The new H1N1 Twitter study reaffirms Eysenbach’s status as a visionary in the field of infodemiology. With “Web 2.0” upon us, and tsunamis of user-generated content flooding the web, the Internet “has made measurable what was previously immeasurable” in Eysenbach’s words. What we could not measure 10 years ago due to the (comparatively) static nature of the Internet, is now readily measurable with infoveillance tools. In the context of H1N1 Eysenbach says:
“H1N1 marks the first instance in which a global pandemic has occurred in the age of Web 2.0 and presents a unique opportunity to investigate the potential role of these technologies in public health emergencies.”

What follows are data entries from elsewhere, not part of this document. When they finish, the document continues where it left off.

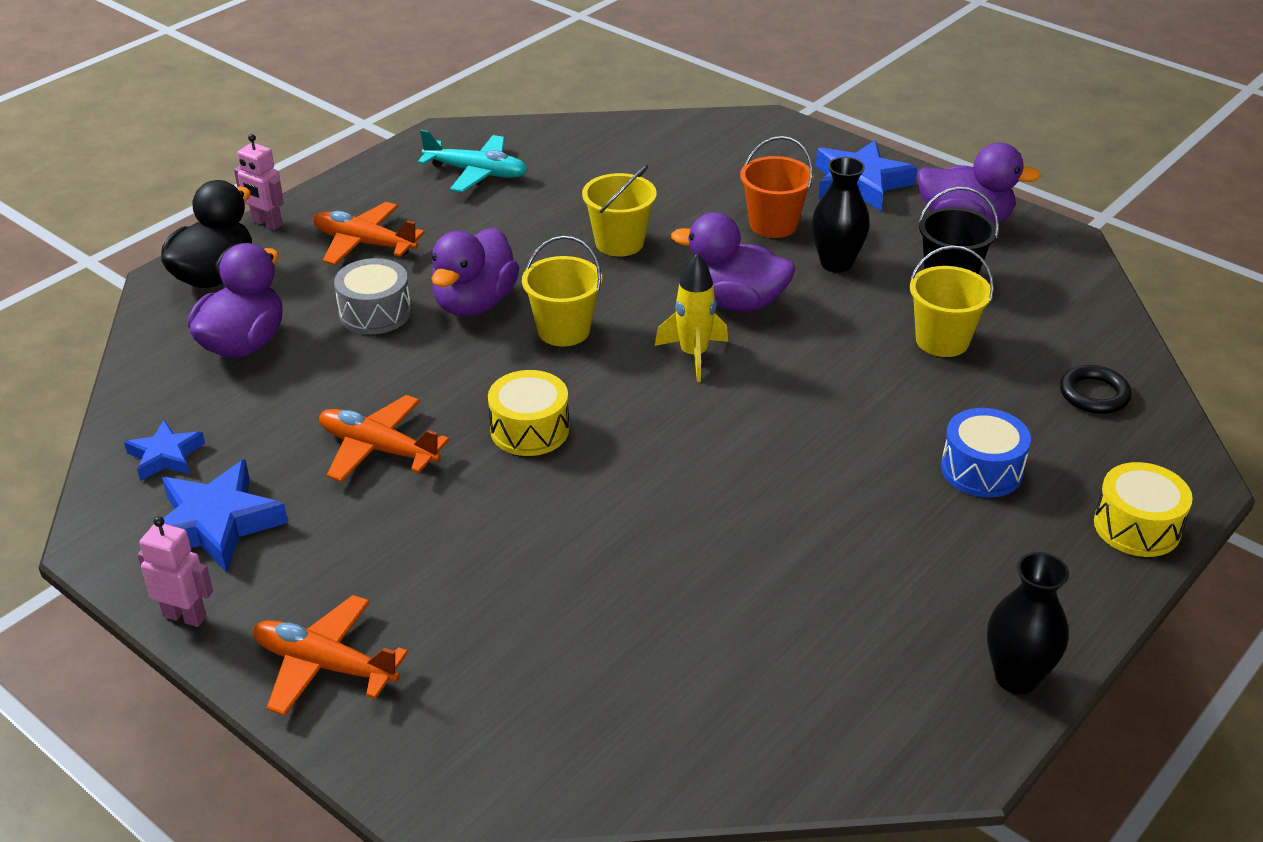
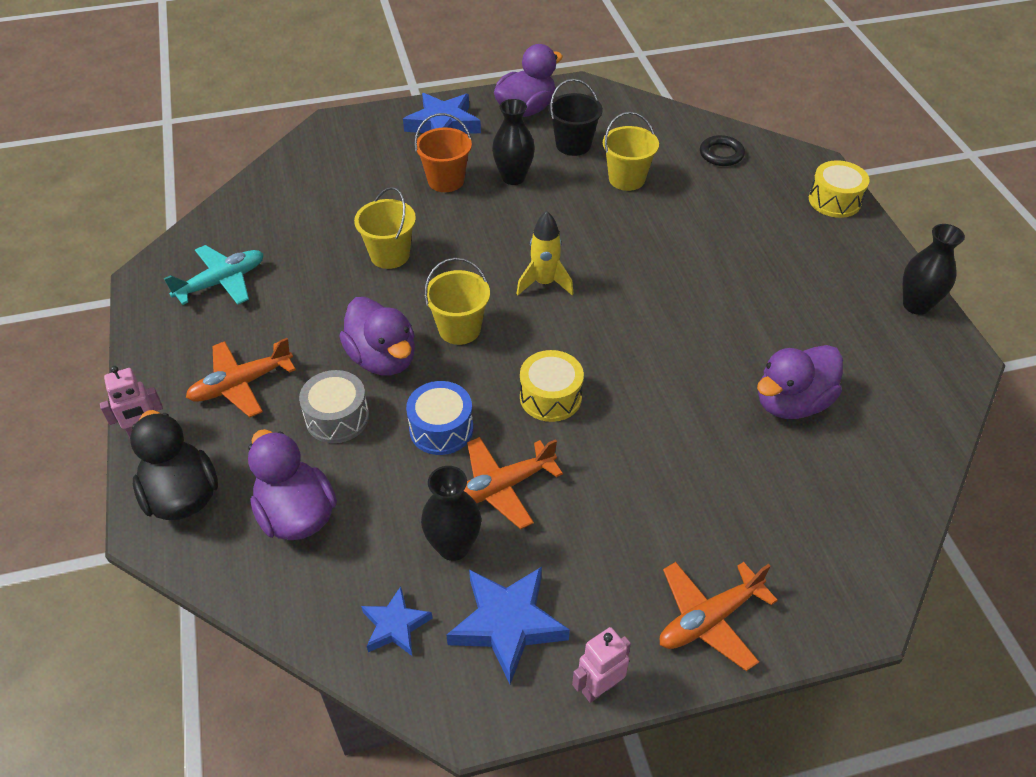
camera: 55 degrees left, 10 degrees up
(281, 450) = (453, 546): none -> black vase
(735, 302) = (509, 238): purple duck -> purple duck (791, 403)
(981, 469) = (749, 227): blue drum -> blue drum (441, 429)

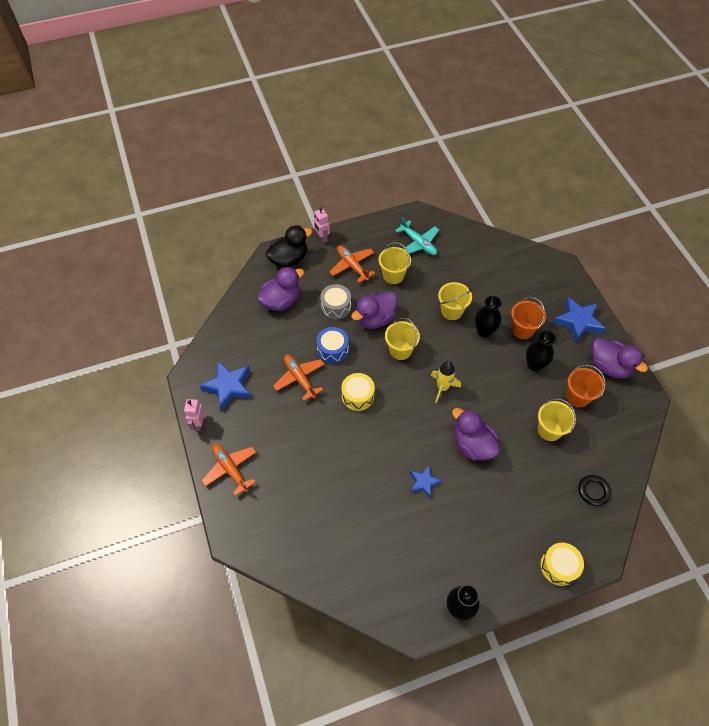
camera: 85 degrees right, 10 degrees up
(286, 324) = (393, 275): none -> yellow bucket
(395, 626) = (228, 345): blue star -> blue star (424, 482)
(453, 546) = (267, 362): black vase -> black vase (484, 331)
(573, 145) = (578, 397): black bucket -> orange bucket
(599, 687) = (199, 424): pink robot -> pink robot turned 135 degrees counterclockwise
(791, 403) = (366, 519): purple duck -> purple duck (472, 445)

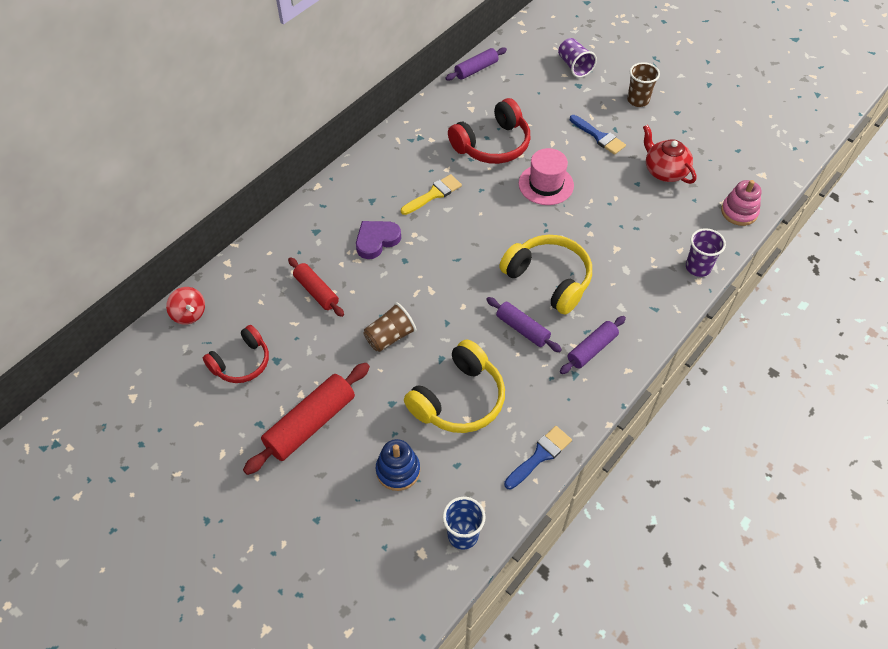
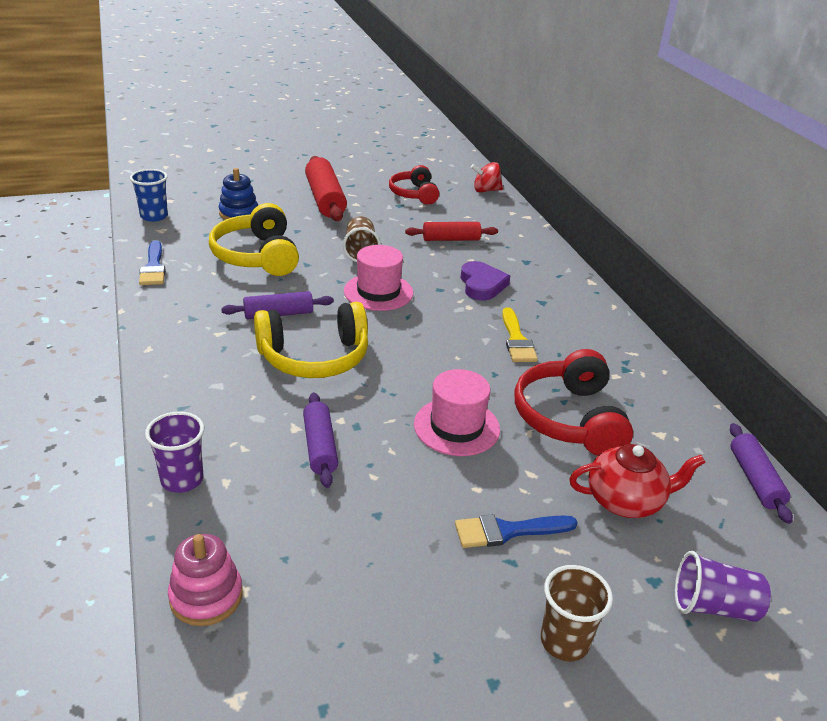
camera: 120 degrees right, 20 degrees down
(441, 291) = (378, 292): none -> pink hat
(592, 349) = (201, 340): purple rolling pin -> purple rolling pin (320, 447)
(664, 171) = (371, 562): red teapot -> red teapot (625, 501)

To carry out analysis of tweet content in the H1N1 study Chew and Eysenbach used an open-source infoveillance system known as Infovigil (Eysenbach’s own creation) that automatically and continuously dissects textual information from Twitter. They created a “codebook” with three primary variables: 1) tweet content, 2) mode of expression, and 3) type of link posted, if any. Each of these categories had several subcategories allowing for good separation of different tweet “types”. The study had some interesting findings. Over the duration of the study the relative proportion of tweets using “H1N1” increased from 8.8% to 40.5%, indicating that the public gradually began to adopt the WHO-recommended terminology as opposed to “swine flu”. With respect to tweet content, personal accounts of H1N1 increased over time while humorous content declined, indicating that the public’s perception of the subject became more serious. The public attention was aroused in certain instances, especially following the WHO pandemic level 6 announcement on June 11, 2009, which gave rise to a large spike in tweets. Only 4.5% of tweets were identified as misinformation.
Overall the study is a nice proof of concept and displays the fact that Twitter is a rich source of public opinion for the health authorities. Infoveillance can be used in the future not only for capturing sentiment, experiences, and behavioural trends, but importantly for tracking misinformation and identifying the informational needs of the human population. More studies of this kind should elucidate the value that social media will have for knowledge translation research and help refine the precision and accuracy of infoveillance tools for future infodemiology studies.